- EXERCISE
Arrange every line of the rows below as a numbered list, omitting blank lines and leaving the pictures out.
--- START DATA SUPPLIED ---
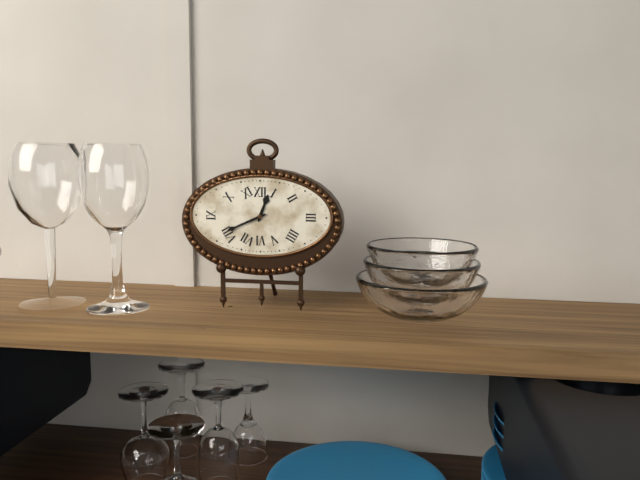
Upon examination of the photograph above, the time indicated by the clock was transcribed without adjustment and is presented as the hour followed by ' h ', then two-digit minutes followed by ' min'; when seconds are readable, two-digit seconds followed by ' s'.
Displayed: 12 h 41 min
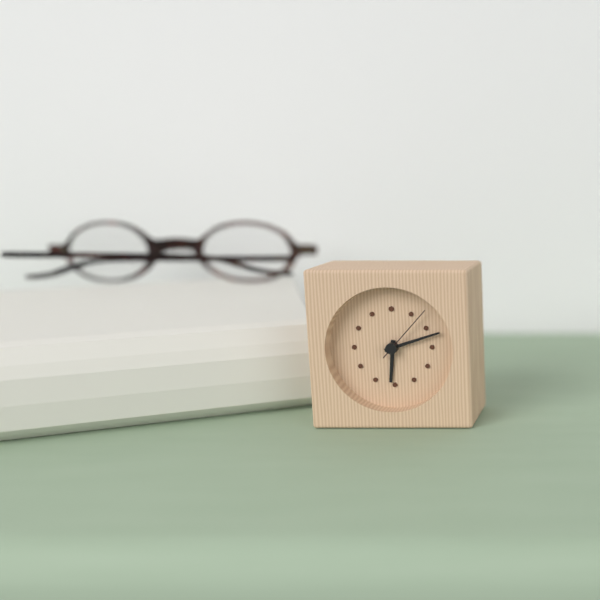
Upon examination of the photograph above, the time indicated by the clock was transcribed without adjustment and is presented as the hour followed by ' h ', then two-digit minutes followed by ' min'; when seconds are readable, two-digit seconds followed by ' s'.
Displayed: 6 h 12 min 07 s
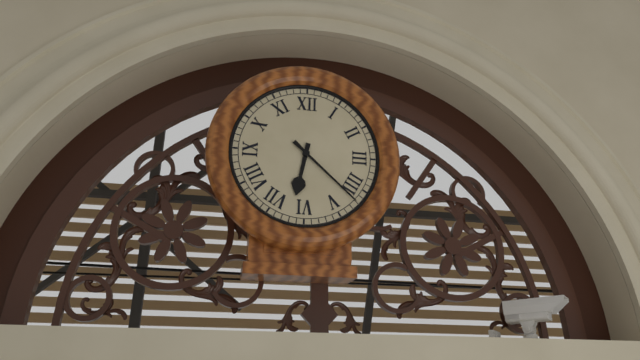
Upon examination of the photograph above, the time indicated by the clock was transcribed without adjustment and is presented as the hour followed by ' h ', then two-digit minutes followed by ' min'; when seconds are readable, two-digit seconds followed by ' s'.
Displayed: 6 h 22 min
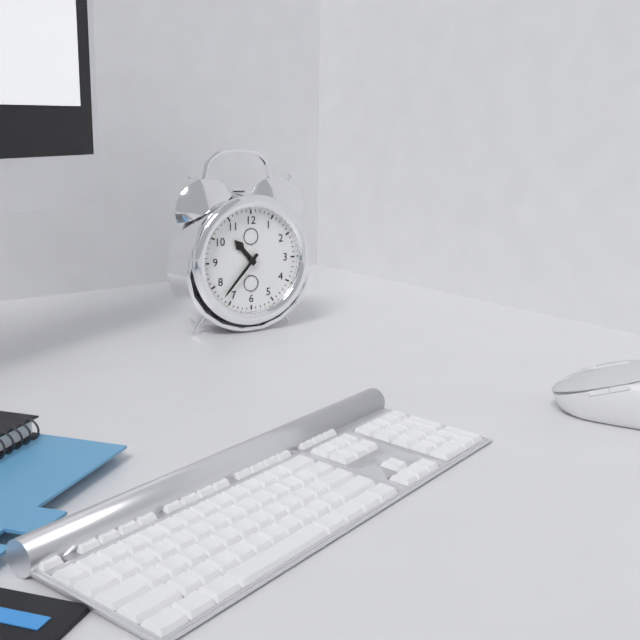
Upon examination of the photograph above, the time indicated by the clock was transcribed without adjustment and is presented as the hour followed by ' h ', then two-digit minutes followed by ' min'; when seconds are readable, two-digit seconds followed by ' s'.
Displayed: 10 h 37 min
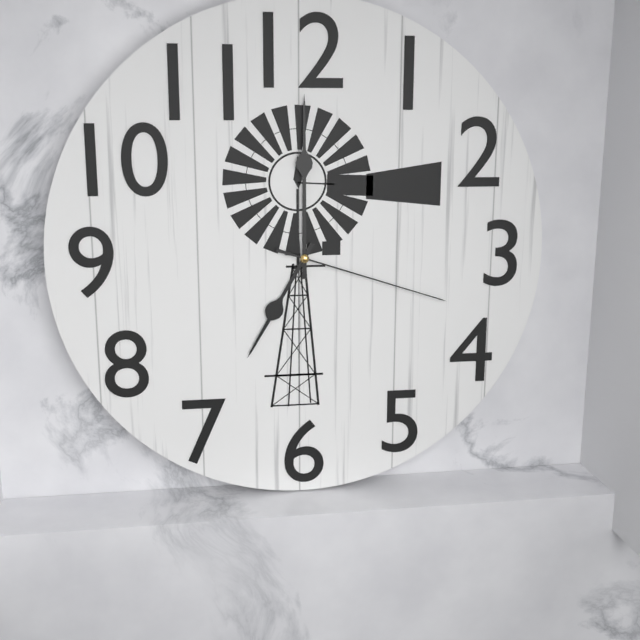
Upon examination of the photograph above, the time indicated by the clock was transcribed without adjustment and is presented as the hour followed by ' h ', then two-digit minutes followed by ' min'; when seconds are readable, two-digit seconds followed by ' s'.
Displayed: 7 h 00 min 18 s
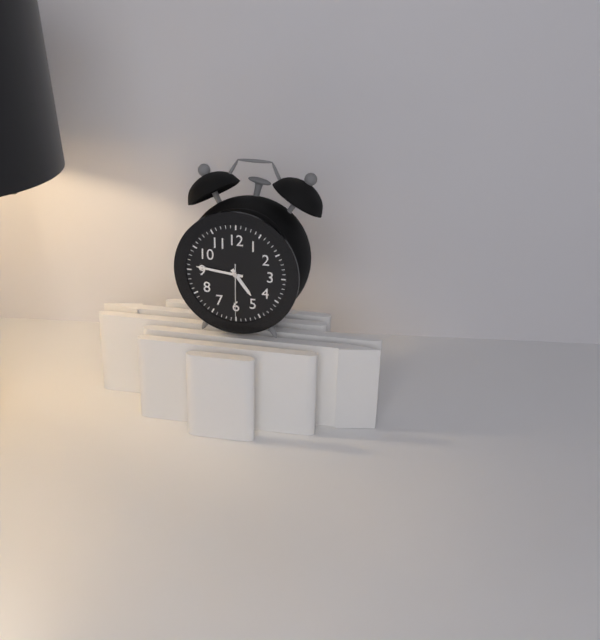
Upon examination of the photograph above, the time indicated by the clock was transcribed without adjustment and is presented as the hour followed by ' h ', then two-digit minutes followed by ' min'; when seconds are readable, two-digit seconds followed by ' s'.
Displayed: 4 h 46 min 30 s
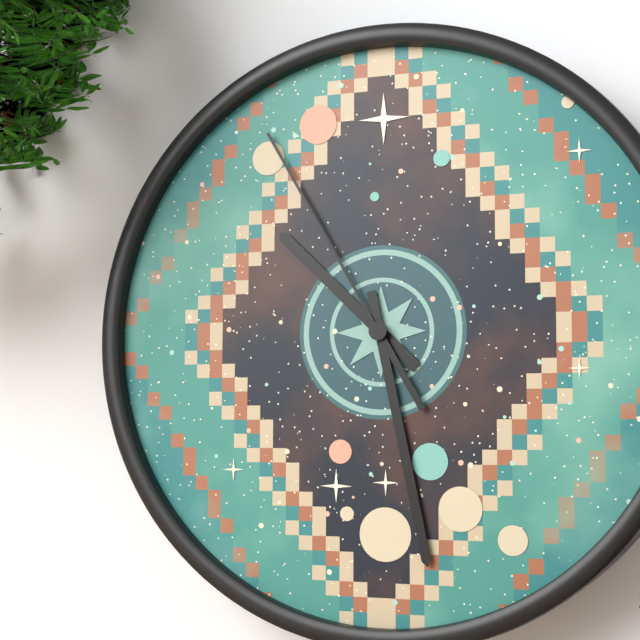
--- END DATA SUPPLIED ---
- COMPLETED EXERCISE
1. Upon examination of the photograph above, the time indicated by the clock was transcribed without adjustment and is presented as the hour followed by ' h ', then two-digit minutes followed by ' min'; when seconds are readable, two-digit seconds followed by ' s'.
2. Displayed: 12 h 41 min
3. Upon examination of the photograph above, the time indicated by the clock was transcribed without adjustment and is presented as the hour followed by ' h ', then two-digit minutes followed by ' min'; when seconds are readable, two-digit seconds followed by ' s'.
4. Displayed: 6 h 12 min 07 s
5. Upon examination of the photograph above, the time indicated by the clock was transcribed without adjustment and is presented as the hour followed by ' h ', then two-digit minutes followed by ' min'; when seconds are readable, two-digit seconds followed by ' s'.
6. Displayed: 6 h 22 min
7. Upon examination of the photograph above, the time indicated by the clock was transcribed without adjustment and is presented as the hour followed by ' h ', then two-digit minutes followed by ' min'; when seconds are readable, two-digit seconds followed by ' s'.
8. Displayed: 10 h 37 min
9. Upon examination of the photograph above, the time indicated by the clock was transcribed without adjustment and is presented as the hour followed by ' h ', then two-digit minutes followed by ' min'; when seconds are readable, two-digit seconds followed by ' s'.
10. Displayed: 7 h 00 min 18 s
11. Upon examination of the photograph above, the time indicated by the clock was transcribed without adjustment and is presented as the hour followed by ' h ', then two-digit minutes followed by ' min'; when seconds are readable, two-digit seconds followed by ' s'.
12. Displayed: 4 h 46 min 30 s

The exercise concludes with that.